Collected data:
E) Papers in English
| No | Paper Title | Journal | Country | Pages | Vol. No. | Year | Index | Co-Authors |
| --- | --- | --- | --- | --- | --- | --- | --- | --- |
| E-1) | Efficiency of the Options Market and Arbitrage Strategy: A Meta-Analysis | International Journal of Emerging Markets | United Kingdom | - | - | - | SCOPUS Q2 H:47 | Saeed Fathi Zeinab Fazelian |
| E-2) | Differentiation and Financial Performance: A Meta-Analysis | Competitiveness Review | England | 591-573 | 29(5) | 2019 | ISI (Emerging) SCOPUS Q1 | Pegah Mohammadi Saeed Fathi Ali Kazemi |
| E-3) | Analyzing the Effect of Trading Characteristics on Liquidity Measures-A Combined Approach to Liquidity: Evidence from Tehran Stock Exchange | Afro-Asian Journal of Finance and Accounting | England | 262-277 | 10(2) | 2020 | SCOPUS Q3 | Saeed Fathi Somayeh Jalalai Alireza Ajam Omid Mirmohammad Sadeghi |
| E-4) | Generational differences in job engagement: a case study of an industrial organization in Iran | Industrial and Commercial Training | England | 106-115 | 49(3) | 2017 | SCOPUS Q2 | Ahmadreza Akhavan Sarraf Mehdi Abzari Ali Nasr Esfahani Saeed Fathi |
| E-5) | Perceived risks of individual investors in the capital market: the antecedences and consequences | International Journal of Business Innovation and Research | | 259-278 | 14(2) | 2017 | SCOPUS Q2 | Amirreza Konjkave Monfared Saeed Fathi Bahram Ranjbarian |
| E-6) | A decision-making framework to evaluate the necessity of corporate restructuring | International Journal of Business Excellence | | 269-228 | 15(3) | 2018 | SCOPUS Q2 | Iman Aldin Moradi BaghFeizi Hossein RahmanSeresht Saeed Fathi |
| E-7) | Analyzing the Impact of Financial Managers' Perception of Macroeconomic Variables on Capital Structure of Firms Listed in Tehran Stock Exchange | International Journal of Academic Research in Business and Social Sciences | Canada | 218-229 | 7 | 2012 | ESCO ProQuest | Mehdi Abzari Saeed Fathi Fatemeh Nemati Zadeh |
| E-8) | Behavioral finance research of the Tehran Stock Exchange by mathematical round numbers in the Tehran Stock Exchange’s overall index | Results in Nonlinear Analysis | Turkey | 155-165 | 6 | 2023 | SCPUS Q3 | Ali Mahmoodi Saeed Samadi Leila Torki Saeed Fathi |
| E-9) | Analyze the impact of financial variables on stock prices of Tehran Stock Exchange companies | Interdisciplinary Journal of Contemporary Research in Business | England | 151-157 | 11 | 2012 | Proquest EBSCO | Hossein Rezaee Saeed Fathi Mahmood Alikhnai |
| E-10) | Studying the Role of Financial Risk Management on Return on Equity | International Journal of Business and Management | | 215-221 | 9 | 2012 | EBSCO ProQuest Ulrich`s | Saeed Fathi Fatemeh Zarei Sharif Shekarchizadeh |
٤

...

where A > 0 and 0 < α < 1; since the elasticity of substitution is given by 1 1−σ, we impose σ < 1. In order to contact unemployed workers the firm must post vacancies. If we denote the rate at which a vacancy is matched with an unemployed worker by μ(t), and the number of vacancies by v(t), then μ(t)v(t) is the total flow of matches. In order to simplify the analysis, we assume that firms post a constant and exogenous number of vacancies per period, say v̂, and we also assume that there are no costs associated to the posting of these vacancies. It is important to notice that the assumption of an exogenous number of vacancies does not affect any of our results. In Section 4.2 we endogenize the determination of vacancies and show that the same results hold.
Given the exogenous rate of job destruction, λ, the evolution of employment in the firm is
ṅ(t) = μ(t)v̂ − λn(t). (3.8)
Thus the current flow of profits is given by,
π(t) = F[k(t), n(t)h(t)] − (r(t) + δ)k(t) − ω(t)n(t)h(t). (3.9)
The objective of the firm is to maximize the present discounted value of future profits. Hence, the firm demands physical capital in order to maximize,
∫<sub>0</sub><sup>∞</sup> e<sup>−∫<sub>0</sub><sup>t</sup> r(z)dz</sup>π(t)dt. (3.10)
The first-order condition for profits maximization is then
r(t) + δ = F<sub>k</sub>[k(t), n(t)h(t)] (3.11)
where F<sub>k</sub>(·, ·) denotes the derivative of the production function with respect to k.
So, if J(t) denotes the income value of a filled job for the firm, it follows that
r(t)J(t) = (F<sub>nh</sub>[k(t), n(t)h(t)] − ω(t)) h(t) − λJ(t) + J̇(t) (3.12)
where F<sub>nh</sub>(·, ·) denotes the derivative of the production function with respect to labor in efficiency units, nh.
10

* * *

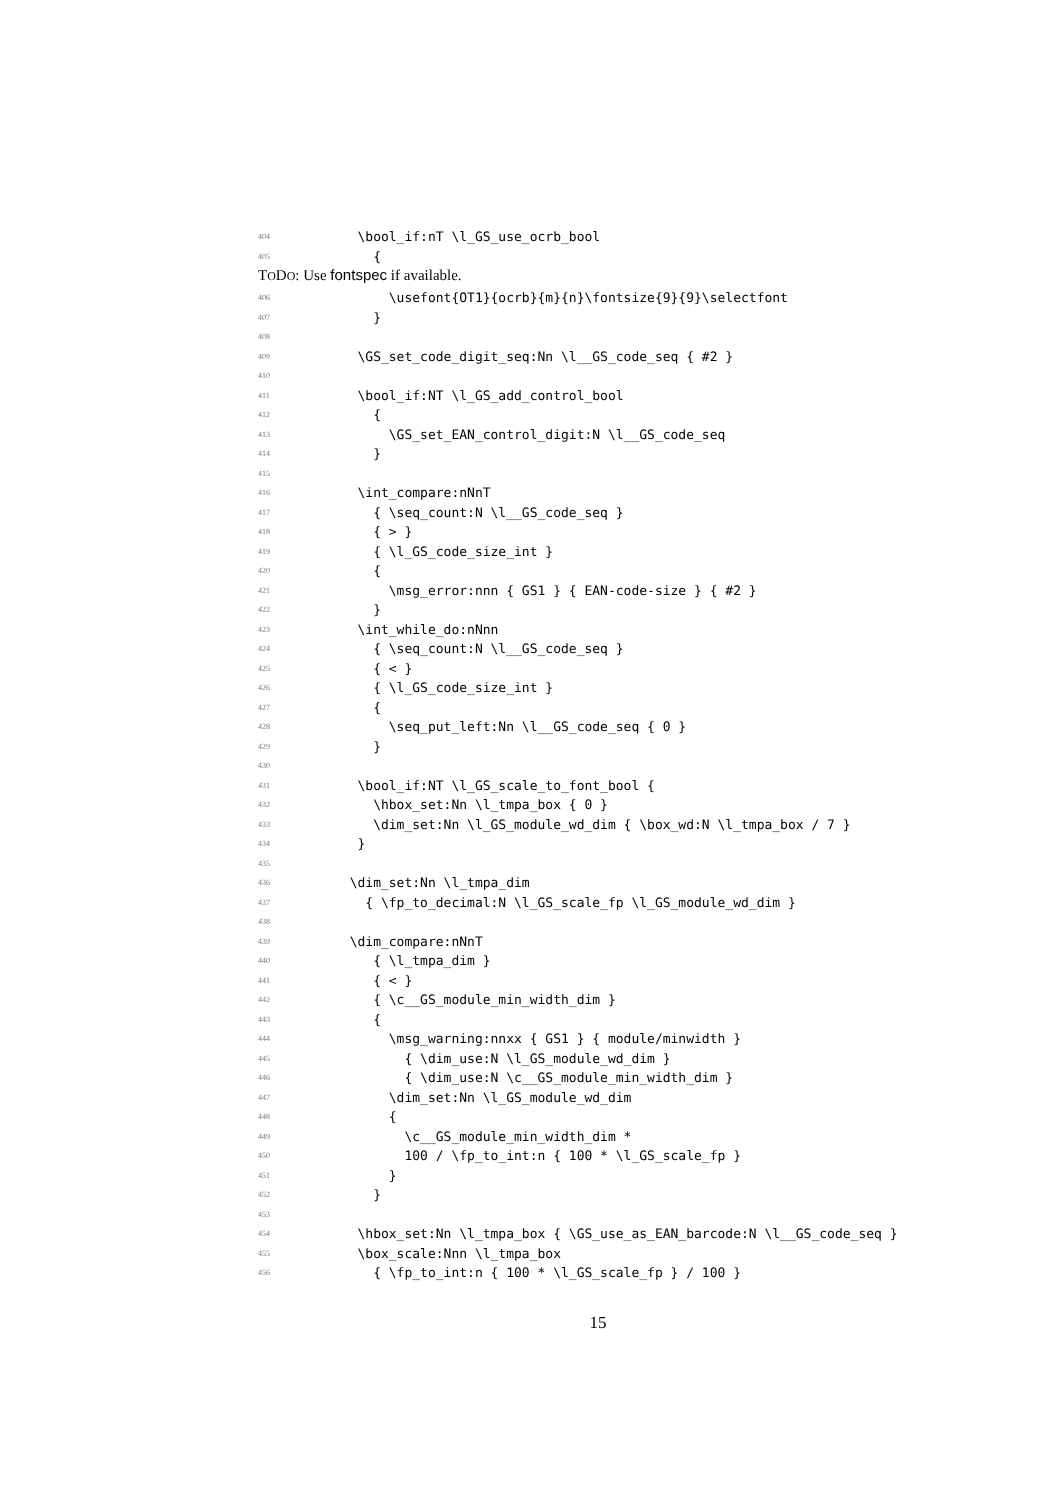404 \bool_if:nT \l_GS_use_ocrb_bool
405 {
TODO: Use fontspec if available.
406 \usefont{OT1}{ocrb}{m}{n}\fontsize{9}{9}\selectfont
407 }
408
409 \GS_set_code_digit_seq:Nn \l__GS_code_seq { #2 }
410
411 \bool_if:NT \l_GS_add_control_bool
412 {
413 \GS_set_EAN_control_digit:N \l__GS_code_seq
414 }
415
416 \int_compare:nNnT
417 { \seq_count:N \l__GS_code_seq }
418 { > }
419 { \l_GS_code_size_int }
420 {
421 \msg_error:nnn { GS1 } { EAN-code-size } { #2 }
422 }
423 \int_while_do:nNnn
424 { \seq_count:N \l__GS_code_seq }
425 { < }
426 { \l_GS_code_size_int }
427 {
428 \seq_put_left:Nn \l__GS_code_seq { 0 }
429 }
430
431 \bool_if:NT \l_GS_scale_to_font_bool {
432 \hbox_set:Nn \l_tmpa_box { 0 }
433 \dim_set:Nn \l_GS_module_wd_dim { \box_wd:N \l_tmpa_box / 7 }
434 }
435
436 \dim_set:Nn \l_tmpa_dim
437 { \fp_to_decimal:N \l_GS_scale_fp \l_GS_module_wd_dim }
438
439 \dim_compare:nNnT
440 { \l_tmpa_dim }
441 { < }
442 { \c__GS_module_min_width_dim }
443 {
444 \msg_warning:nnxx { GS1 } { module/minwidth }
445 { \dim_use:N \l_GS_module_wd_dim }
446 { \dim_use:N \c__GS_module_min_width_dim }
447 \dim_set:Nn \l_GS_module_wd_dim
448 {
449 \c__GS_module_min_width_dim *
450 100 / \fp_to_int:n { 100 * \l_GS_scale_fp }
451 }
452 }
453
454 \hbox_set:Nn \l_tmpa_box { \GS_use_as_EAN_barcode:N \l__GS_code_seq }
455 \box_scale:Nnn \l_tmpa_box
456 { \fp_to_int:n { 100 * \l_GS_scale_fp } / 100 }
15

# Task prompt
Find each line of the data above that holds the word "Mehdi", then copy it.

# Written answer
| E-4) | Generational differences in job engagement: a case study of an industrial organization in Iran | Industrial and Commercial Training | England | 106-115 | 49(3) | 2017 | SCOPUS Q2 | Ahmadreza Akhavan Sarraf Mehdi Abzari Ali Nasr Esfahani Saeed Fathi |
| E-7) | Analyzing the Impact of Financial Managers' Perception of Macroeconomic Variables on Capital Structure of Firms Listed in Tehran Stock Exchange | International Journal of Academic Research in Business and Social Sciences | Canada | 218-229 | 7 | 2012 | ESCO ProQuest | Mehdi Abzari Saeed Fathi Fatemeh Nemati Zadeh |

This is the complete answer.